The veil of ignorance: great thought experiment

John Rawls

John Rawls

What if we could get together to form a new kind of society … and we did not even know who we would be in that society?

This is a famous thought experiment, proposed by the Harvard philosopher John Rawls in his 1971 book, Theory of Justice.

Rawls was trying to justify democracy as fair as opposed to merely utilitarian (ie, “the greatest good of the greatest number”). How would we go about deciding what is fair? By imagining a situation that has never existed, and indeed can never exist.

Rawls called that situation the “original position”:

No one knows his place in society, his class position or social status, nor does anyone know his fortune in the distribution of natural assets and abilities, his intelligence, strength, and the like. I shall even assume that the parties do not know their conceptions of the good or their special psychological propensities. The principles of justice are chosen behind a veil of ignorance.

You have probably already grasped the power of the experiment. Normally, we think of justice with ourselves in mind. A single black mom in a public-housing project will have a very different view than a start-up entrepreneur in Silicon Valley or a trustafarian in prep school or a prisoner or …. you get the point.

But if we don’t know whether we will be tall or short, male or female, smart or dumb, lazy or ambitious and all the rest of it, we have to test every principle against the possibility that we might be the least advantaged member of society with respect to it.

A simple example: Slavery in 19th-century America.

Slave owners considered America free and fair and were prepared to go to war for that “freedom”. That’s because the slave owners assumed that they were, well, slave owners. Using purely utilitarian reasoning, they might have concluded that slavery produced the maximum pleasure of the greatest number of people (ie, the white majority) and was therefore right.

But if they had played Rawls’ thought experiment, they would have had to imagine that they might instead be slaves. Suddenly, slavery no longer looks so good.

Getting liberté, egalité, fraternité onto one flag


Now, some of you might remember that, back in April, I tried to figure out whether freedom and equality could ever coexist, as the naked-boobed Marianne (pictured) was clearly hoping. In that post, I was thinking about biology.

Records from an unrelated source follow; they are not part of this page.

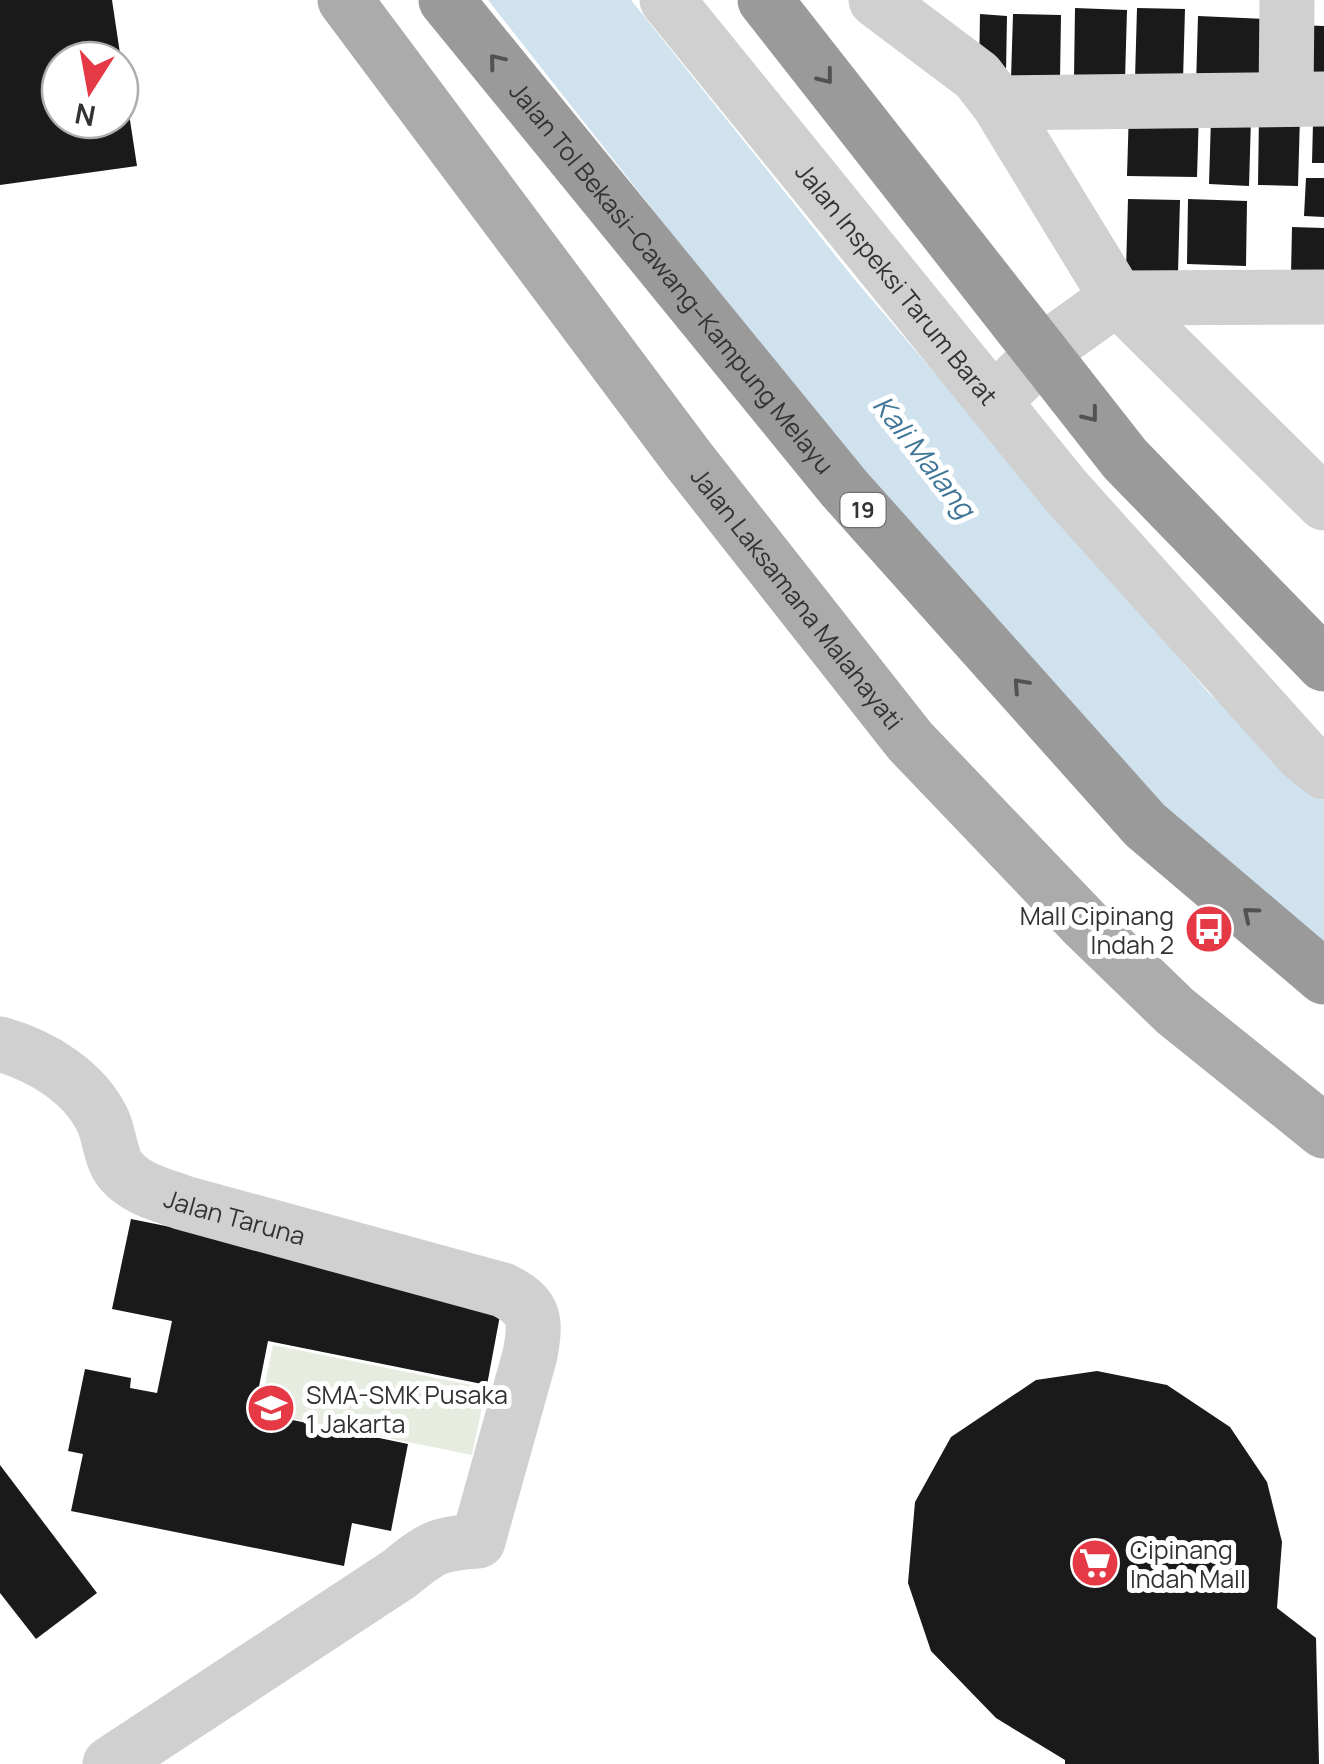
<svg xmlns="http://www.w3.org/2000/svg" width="1324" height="1764" font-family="Manrope,sans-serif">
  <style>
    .green { fill: #e6ecdf }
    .water { fill: #cfe2ee }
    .building { fill: #1a1a1a }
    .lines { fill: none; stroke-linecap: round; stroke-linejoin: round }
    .minor { stroke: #d0d0d0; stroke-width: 55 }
    .primary { stroke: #ababab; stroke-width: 55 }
    .motorway { stroke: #9a9a9a; stroke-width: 55 }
    .motorway-bridge { stroke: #9a9a9a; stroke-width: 55 }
    .oneway { stroke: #525252 }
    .labels { text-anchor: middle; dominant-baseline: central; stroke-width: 10; stroke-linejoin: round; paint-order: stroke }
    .shield { fill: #fff; stroke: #707070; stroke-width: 2.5 }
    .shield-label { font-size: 22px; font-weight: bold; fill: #333 }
    .street-label { font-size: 25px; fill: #333; stroke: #fff }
    .poi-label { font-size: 25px; fill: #333; stroke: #fff; text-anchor: start }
    .water-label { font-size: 28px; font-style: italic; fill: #3f7597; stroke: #fff }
  </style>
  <rect width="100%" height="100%" fill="#fff"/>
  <!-- green -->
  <polygon class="green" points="273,1345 486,1388 472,1455 259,1412"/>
  <!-- water -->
  <polygon class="water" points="488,0 631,0 855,280 1208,692 1324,801 1324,957 1126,776 823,426"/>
  <!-- building -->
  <g class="building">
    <polygon points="0,0 112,0 121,60 60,60 60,120 120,120 122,68 137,166 0,185"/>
    <polygon points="1075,8 1127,10 1125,80 1074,78"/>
    <polygon points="1137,8 1185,9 1183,80 1135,79"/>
    <polygon points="980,14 1007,16 1006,72 979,71"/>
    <polygon points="1013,14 1061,15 1060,80 1011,79"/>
    <polygon points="1198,16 1266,19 1265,87 1196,86"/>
    <polygon points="1296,25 1324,26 1324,83 1294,82"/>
    <polygon points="1129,109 1199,111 1197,177 1127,176"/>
    <polygon points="1259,115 1300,116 1298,186 1258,185"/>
    <polygon points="1211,118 1251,118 1249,186 1209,184"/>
    <polygon points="1313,123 1324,124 1324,163 1312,163"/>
    <polygon points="1306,178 1324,178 1324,217 1304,216"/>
    <polygon points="1128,199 1180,200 1178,273 1126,271"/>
    <polygon points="1188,199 1247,201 1246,266 1187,264"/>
    <polygon points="1292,227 1324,228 1324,275 1291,275"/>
    <polygon points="131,1219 504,1294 487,1385 268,1341 254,1412 408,1444 391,1531 352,1523 344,1566 71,1511 83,1454 68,1451 85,1369 131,1378 130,1388 157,1393 172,1321 112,1309"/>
    <polygon points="1097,1371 1167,1385 1230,1427 1267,1482 1282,1542 1277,1608 1316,1638 1319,1764 1065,1764 1065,1760 996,1718 931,1651 908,1583 915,1502 951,1437 1036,1380"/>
    <polygon points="0,1465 97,1593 36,1639 0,1593"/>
  </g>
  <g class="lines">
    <!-- minor -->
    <g class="minor">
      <path id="s1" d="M667 0 1065 490 1303 755 1324 772"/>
      <polyline points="876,0 977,76 998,103 1117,298 1324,503"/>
      <polyline points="1286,99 1287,0"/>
      <polyline points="998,103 1324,99"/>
      <polyline points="1117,298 1324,297"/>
      <polyline points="993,402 1054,343 1117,298"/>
      <path id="s2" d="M0 1044C41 1056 84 1081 103 1121 110 1137 111 1161 122 1172 138 1190 163 1195 184 1203L503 1290C537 1307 536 1321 530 1355L478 1541C437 1543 430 1549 399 1574L110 1764"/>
    </g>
    <!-- primary -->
    <path class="primary" id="s3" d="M345 0 688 459 910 741 1085 924 1175 1011 1324 1131"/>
    <!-- motorway -->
    <path class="motorway" id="s4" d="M446 0 844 488 1145 825 1324 977"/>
    <!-- motorway-bridge -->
    <polyline class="motorway-bridge" points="765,0 1125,459 1324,664"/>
  </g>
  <!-- one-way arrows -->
  <defs><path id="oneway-chevron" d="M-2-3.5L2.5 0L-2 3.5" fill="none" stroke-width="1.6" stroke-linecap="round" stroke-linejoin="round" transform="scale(2.5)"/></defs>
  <g class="oneway">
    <use href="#oneway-chevron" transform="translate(496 61) rotate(-129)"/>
    <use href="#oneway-chevron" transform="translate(826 77) rotate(52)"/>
    <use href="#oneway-chevron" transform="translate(1091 415) rotate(52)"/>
    <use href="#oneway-chevron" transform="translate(1020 685) rotate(-132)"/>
    <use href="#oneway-chevron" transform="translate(1250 914) rotate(-140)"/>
  </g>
  <!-- icons -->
  <defs>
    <g id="bus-disc" transform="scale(2.5)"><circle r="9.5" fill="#e63946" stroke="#fff"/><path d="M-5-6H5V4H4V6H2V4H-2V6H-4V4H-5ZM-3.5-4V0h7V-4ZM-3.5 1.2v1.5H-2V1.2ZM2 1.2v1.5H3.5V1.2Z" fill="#fff"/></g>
    <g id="school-disc" transform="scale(2.5)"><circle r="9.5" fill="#e63946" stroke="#fff"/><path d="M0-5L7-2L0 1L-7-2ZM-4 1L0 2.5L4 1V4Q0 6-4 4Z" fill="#fff"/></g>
    <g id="supermarket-disc" transform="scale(2.5)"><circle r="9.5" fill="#e63946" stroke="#fff"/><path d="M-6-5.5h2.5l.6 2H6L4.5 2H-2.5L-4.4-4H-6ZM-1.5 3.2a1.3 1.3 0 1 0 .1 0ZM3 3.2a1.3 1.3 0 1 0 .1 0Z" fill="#fff"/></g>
  </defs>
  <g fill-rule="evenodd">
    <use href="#bus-disc" x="1209" y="929"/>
    <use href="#school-disc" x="271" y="1408"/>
    <use href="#supermarket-disc" x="1095" y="1563"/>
  </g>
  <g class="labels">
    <!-- shield labels -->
    <rect class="shield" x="840.5" y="493" width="45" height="34" rx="8"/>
    <g class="shield-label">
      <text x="863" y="510">19</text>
    </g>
    <!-- street labels -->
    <g class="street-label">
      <text stroke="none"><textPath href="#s1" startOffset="365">Jalan Inspeksi Tarum Barat</textPath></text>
      <text stroke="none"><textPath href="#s4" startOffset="358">Jalan Tol Bekasi–Cawang–Kampung Melayu</textPath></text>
      <text stroke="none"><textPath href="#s3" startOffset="750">Jalan Laksamana Malahayati</textPath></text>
      <text stroke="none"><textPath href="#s2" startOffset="310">Jalan Taruna</textPath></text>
    </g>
    <!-- poi labels -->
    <g class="poi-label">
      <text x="1174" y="915" text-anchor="end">Mall Cipinang<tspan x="1174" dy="29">Indah 2</tspan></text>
      <text x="306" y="1394">SMA-SMK Pusaka<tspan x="306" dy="29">1 Jakarta</tspan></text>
      <text x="1130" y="1549">Cipinang<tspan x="1130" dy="29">Indah Mall</tspan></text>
    </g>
    <!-- water labels -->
    <g class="water-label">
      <text transform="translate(925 456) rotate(52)">Kali Malang</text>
    </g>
  </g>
  <!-- north arrow -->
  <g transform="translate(90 90) rotate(191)"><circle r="48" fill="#ffffff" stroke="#adadad" stroke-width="2.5"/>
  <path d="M0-8L18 38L0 25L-18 38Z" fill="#e63946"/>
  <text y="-15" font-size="28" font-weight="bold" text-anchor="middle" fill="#333333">N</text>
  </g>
</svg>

But perhaps the answer lies in Rawls’ thought experiment.

As we imagine a society without knowing what role we have in it, we will certainly agree that it should be free, and that we should not sacrifice that freedom by forcing everybody to be equal.

But that leaves us having to imagine inequality, and, thanks to our veil of ignorance, we might be the ones ending up with the least (wealth, opportunity, beauty, power…). So how can we agree to inequality that is fair?

The answer is

  • First, that inequality must benefit even the least advantaged member of society (though obviously not in the same proportion). So we do not mind that the Sergey and Larry at Google get astronomically rich because even a single black mom in a public-housing project can now google where to get her baby a flu shot.
  • Second, that the cushy positions in society must be open to all.

Intelligence and talent, for those playing the thought experiment rigorously, would thus cease being mere boons for the individuals that are lucky to have them and instead become social resources that help even those who don’t have them.

I can immediately think of lots of things that we still would not agree on–inheritance taxes, say. But Rawls’ thought experiment definitely introduces even a certain amount of fraternité into the equation. Marianne would love him. For the power of this experiment, I’m hereby including Rawls in my pantheon of great thinkers.